Bitte wundern Sie sich nicht: Dieses Wochenende schicke ich Sie ausnahmsweise mal in Richtung Potsdamer Platz zum Feiern. Auch wenn Sie sonst um die Club- und Party-Wüste Potsdamer Platz üblicherweise und völlig berechtigt einen großen Bogen schlagen, sollten Sie morgen Abend in der Leipziger Straße, nähe des S-Bahnhofs Potsdamer Platz, sein. Nein, ich möchte Sie nicht auf die Vorab-Eröffnungsparty der Neuauflage der Frankfurter Flughafen-Disco Dorian Gray schicken, die in Kürze in der gleichen Gegend einen Club „auch für Schlipsträger“ und „Global Player“ eröffnen möchte. Zumindest hat das ihr Macher Gerd Presinger jüngst dieser Zeitung gesagt. Sie sollen morgen Abend am Potsdamer Platz vielmehr in den Untergrund gehen. An den Ort, an dem ja in kultureller Hinsicht meistens das Spannendere geboten wird, und der an dieser Stelle stets besonders gerne beleuchtet wird. Solange man dabei nicht an Gesetzesgrenzen stößt.

Also, gehen Sie in die Leipziger Straße. Dort, wo früher noch während der Bauarbeiten des Potsdamer Platzes die rote Info-Box stand, befindet sich jetzt ein kompakter blauer Kubus, und darin der Eingang zum Tunnel der U3. Gehen Sie einige Treppen hinunter, und laufen Sie dann etwa hundertfünfzig Meter auf nacktem Beton den leeren U-Bahnhof entlang. Ein Ort, der auch gut als Drehort für einen Science-Fiction-Film dienen könnte. Einige Meter weiter werden Sie helles Licht aus der Tiefe des Tunnels sehen. Und dumpf einen nach vorne stampfenden Beat hören. Dort müssen Sie dann hin.

Aber Moment, ich schicke Sie morgen Nacht natürlich nicht nur zu einer Architekturbesichtigung oder zu einem Rundgang in den umstrittensten Berliner Untergrund: Den leeren U-Bahn-Schacht der viel kritisieren und wegen Geldmangels unvollendeten „Kanzlerbahn“, die den Lehrter Bahnhof mit dem Potsdamer Platz verbinden sollte. Sie sollen dort selbstverständlich vor allem feiern gehen.

In dem Schacht findet eine ziemlich groß angelegte Party statt, nämlich die große Berliner Club-Battle „Champions League“, bei der das Casino, der Tresor und Bpitch Control antreten, die U-Bahn-Betonröhre und den angrenzenden Potsdamer Platz ordentlich und bis in die frühen Morgenstunden zum Wackeln zu bringen.

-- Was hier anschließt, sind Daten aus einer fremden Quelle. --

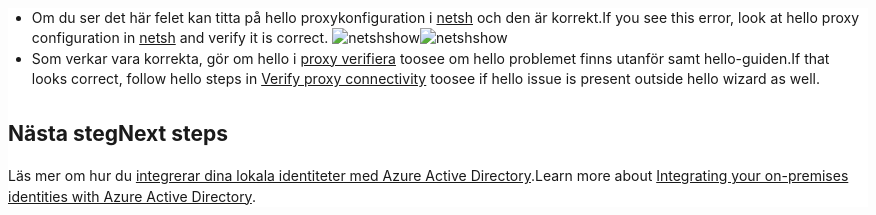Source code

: * <span data-ttu-id="d1b8e-298">Om du ser det här felet kan titta på hello proxykonfiguration i [netsh](active-directory-aadconnect-prerequisites.md#connectivity) och den är korrekt.</span><span class="sxs-lookup"><span data-stu-id="d1b8e-298">If you see this error, look at hello proxy configuration in [netsh](active-directory-aadconnect-prerequisites.md#connectivity) and verify it is correct.</span></span>
  <span data-ttu-id="d1b8e-299">![netshshow](./media/active-directory-aadconnect-troubleshoot-connectivity/netshshow.png)</span><span class="sxs-lookup"><span data-stu-id="d1b8e-299">![netshshow](./media/active-directory-aadconnect-troubleshoot-connectivity/netshshow.png)</span></span>
* <span data-ttu-id="d1b8e-300">Som verkar vara korrekta, gör om hello i [proxy verifiera](#verify-proxy-connectivity) toosee om hello problemet finns utanför samt hello-guiden.</span><span class="sxs-lookup"><span data-stu-id="d1b8e-300">If that looks correct, follow hello steps in [Verify proxy connectivity](#verify-proxy-connectivity) toosee if hello issue is present outside hello wizard as well.</span></span>

## <a name="next-steps"></a><span data-ttu-id="d1b8e-301">Nästa steg</span><span class="sxs-lookup"><span data-stu-id="d1b8e-301">Next steps</span></span>
<span data-ttu-id="d1b8e-302">Läs mer om hur du [integrerar dina lokala identiteter med Azure Active Directory](active-directory-aadconnect.md).</span><span class="sxs-lookup"><span data-stu-id="d1b8e-302">Learn more about [Integrating your on-premises identities with Azure Active Directory](active-directory-aadconnect.md).</span></span>
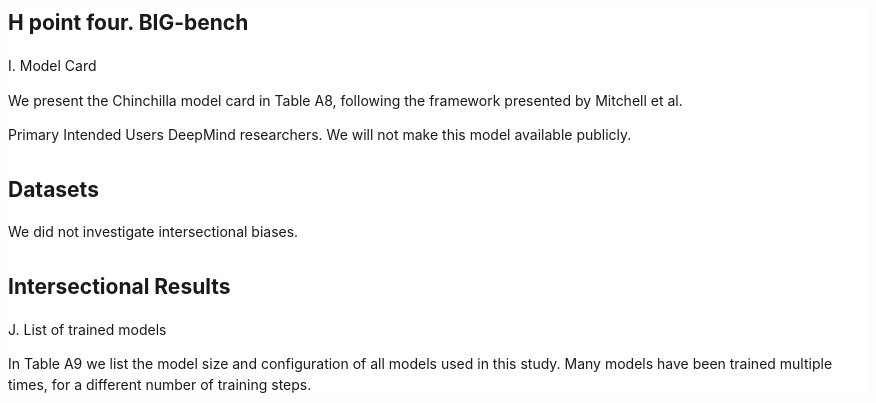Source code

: ## H point four. BIG-bench

I. Model Card

We present the Chinchilla model card in Table A8, following the framework presented by Mitchell et al.

Primary Intended Users DeepMind researchers. We will not make this model available publicly.


## Datasets

We did not investigate intersectional biases.


## Intersectional Results

J. List of trained models

In Table A9 we list the model size and configuration of all models used in this study. Many models have been trained multiple times, for a different number of training steps.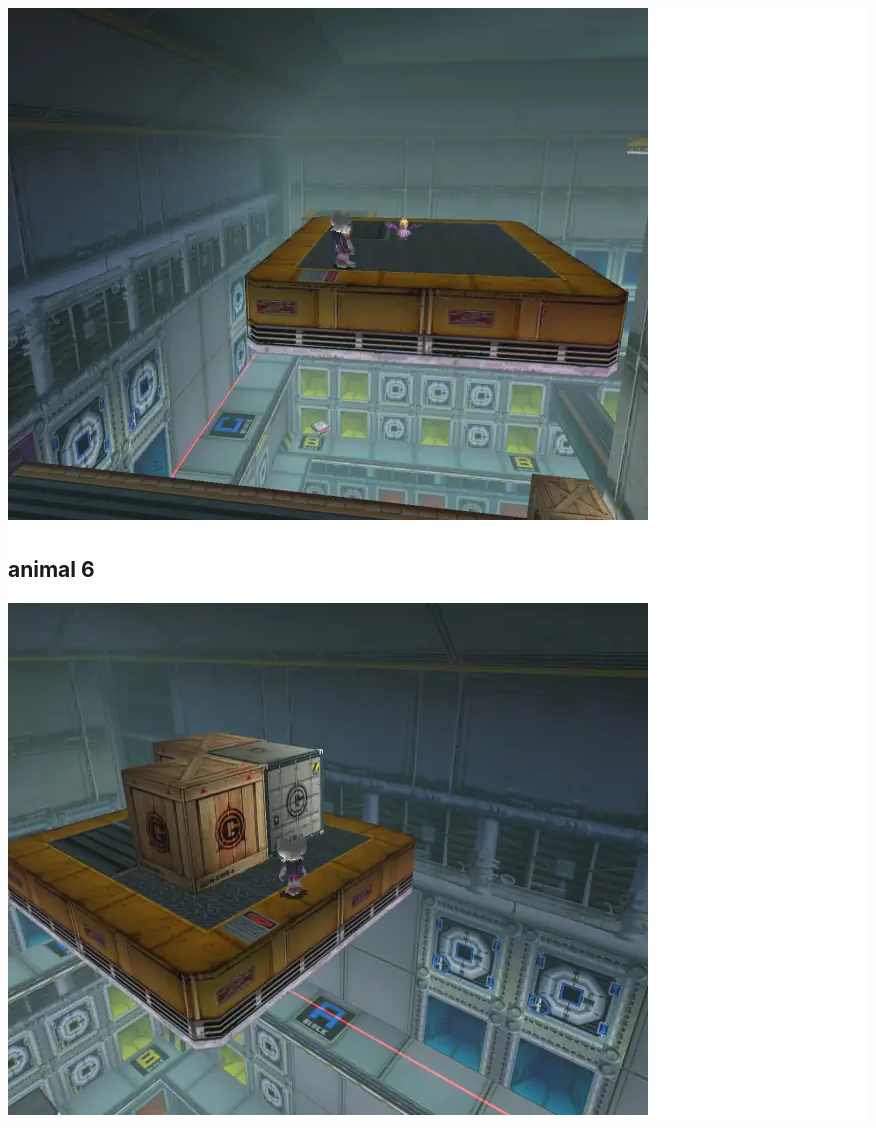 ![](./SecurityHall/SecurityHall-animal-5-3.webp)

## animal 6
![](./SecurityHall/SecurityHall-animal-6-1.webp)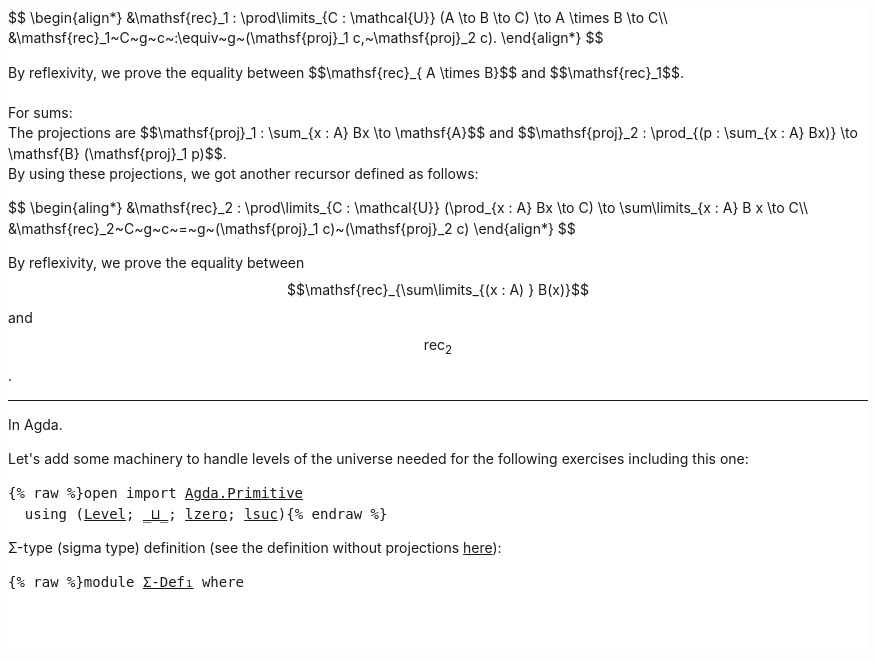 <p class="equation">
$$
\begin{align*}
&\mathsf{rec}_1 : \prod\limits_{C : \mathcal{U}} (A \to B \to C) \to A \times B \to C\\
&\mathsf{rec}_1~C~g~c~:\equiv~g~(\mathsf{proj}_1 c,~\mathsf{proj}_2 c).
\end{align*}
$$
</p>
By reflexivity, we prove the equality between $$\mathsf{rec}_{ A \times B}$$ and $$\mathsf{rec}_1$$.
<br/>
<br/>
For sums:<br/>
The projections are $$\mathsf{proj}_1 : \sum_{x : A}  Bx \to \mathsf{A}$$ and
$$\mathsf{proj}_2 :  \prod_{(p : \sum_{x : A}  Bx)} \to \mathsf{B} (\mathsf{proj}_1 p)$$.<br/>
By using these projections, we got another recursor defined as follows:
<p class="equation">
$$
\begin{aling*}
&\mathsf{rec}_2 : \prod\limits_{C : \mathcal{U}}  (\prod_{x : A} Bx \to C) \to \sum\limits_{x : A} B x \to C\\
&\mathsf{rec}_2~C~g~c~=~g~(\mathsf{proj}_1 c)~(\mathsf{proj}_2 c)
\end{align*}
$$
</p>

By reflexivity, we prove the equality between $$\mathsf{rec}_{\sum\limits_{(x : A) } B(x)}$$ and $$\mathsf{rec}_2$$.
</div>

-------------------------------------------------------------------------------

In Agda.<br>

Let's add some machinery to handle levels of the universe needed for
the following exercises including this one:

<pre class="Agda">{% raw %}<a id="4658" class="Keyword">open</a> <a id="4663" class="Keyword">import</a> <a id="4670" href="Agda.Primitive.html" class="Module">Agda.Primitive</a>
  <a id="4687" class="Keyword">using</a> <a id="4693" class="Symbol">(</a><a id="4694" href="Agda.Primitive.html#Level" class="Postulate">Level</a><a id="4699" class="Symbol">;</a> <a id="4701" href="Agda.Primitive.html#_%E2%8A%94_" class="Primitive Operator">_⊔_</a><a id="4704" class="Symbol">;</a> <a id="4706" href="Agda.Primitive.html#lzero" class="Primitive">lzero</a><a id="4711" class="Symbol">;</a> <a id="4713" href="Agda.Primitive.html#lsuc" class="Primitive">lsuc</a><a id="4717" class="Symbol">)</a>{% endraw %}</pre>

Σ-type (sigma type) definition (see the definition without projections
[here](https://github.com/jonaprieto/hott-book/blob/master/other/prelim.agda#L20)):

<pre class="Agda">{% raw %}<a id="4900" class="Keyword">module</a> <a id="Σ-Def₁" href="{% endraw %}{% link _posts/2018-04-08-hott-exercises.md %}{% raw %}#%CE%A3-Def%E2%82%81" class="Module">Σ-Def₁</a> <a id="4914" class="Keyword">where</a>
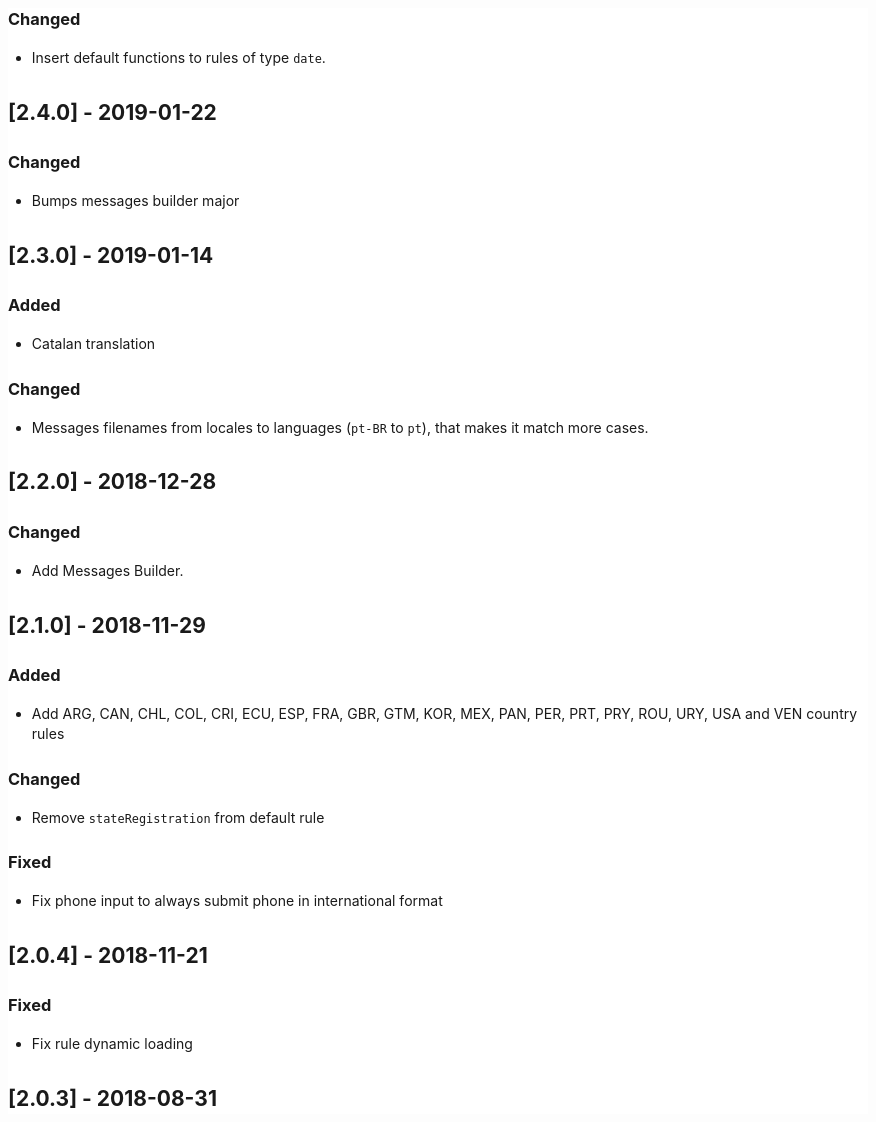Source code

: ### Changed

- Insert default functions to rules of type `date`.

## [2.4.0] - 2019-01-22

### Changed

- Bumps messages builder major

## [2.3.0] - 2019-01-14

### Added

- Catalan translation

### Changed

- Messages filenames from locales to languages (`pt-BR` to `pt`), that makes it match more cases.

## [2.2.0] - 2018-12-28

### Changed

- Add Messages Builder.

## [2.1.0] - 2018-11-29

### Added

- Add ARG, CAN, CHL, COL, CRI, ECU, ESP, FRA, GBR, GTM, KOR, MEX, PAN, PER, PRT, PRY, ROU, URY, USA and VEN country rules

### Changed

- Remove `stateRegistration` from default rule

### Fixed

- Fix phone input to always submit phone in international format

## [2.0.4] - 2018-11-21

### Fixed

- Fix rule dynamic loading

## [2.0.3] - 2018-08-31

Dafür hat man von Sascha Funke über Mitte Karaoke und Sammy Dee eine ganze Reihe Berliner Elektro- und Techno-Größen zusammengetrommelt, die mit ordentlich Bum Bum den Tunnel weiter in das kollektive Party-Gedächtnis der Stadt schreiben dürften. Die Profis unter Ihnen haben dort vielleicht schon gefeiert, denn in dem U3-Tunnel war bereits die Premierengala des Steven Spielberg-Films Minority Report und Anfang November spendierte dort MTV und ein Elektronikmulti eine große Privat-Party, bei der sich das hippe Berlin bei Frei-Getränken okay amüsierte. Sollten Sie noch nicht dort gewesen sein, lassen Sie sich morgen Abend Ihre Chance nicht entgehen. Der U3-Tunnel ist nämlich nicht gerade häufig geöffnet und niemand weiß, wann dort mal wieder eine gute Party stattfinden wird. Denn wollten Sie nicht schon immer mal in der Gegend des Potsdamer Platzes feiern gehen?

Champions League, U-Bahnhof Potsdamer Platz, Leipziger Strauße, Mitte, Samstag ab 23 Uhr.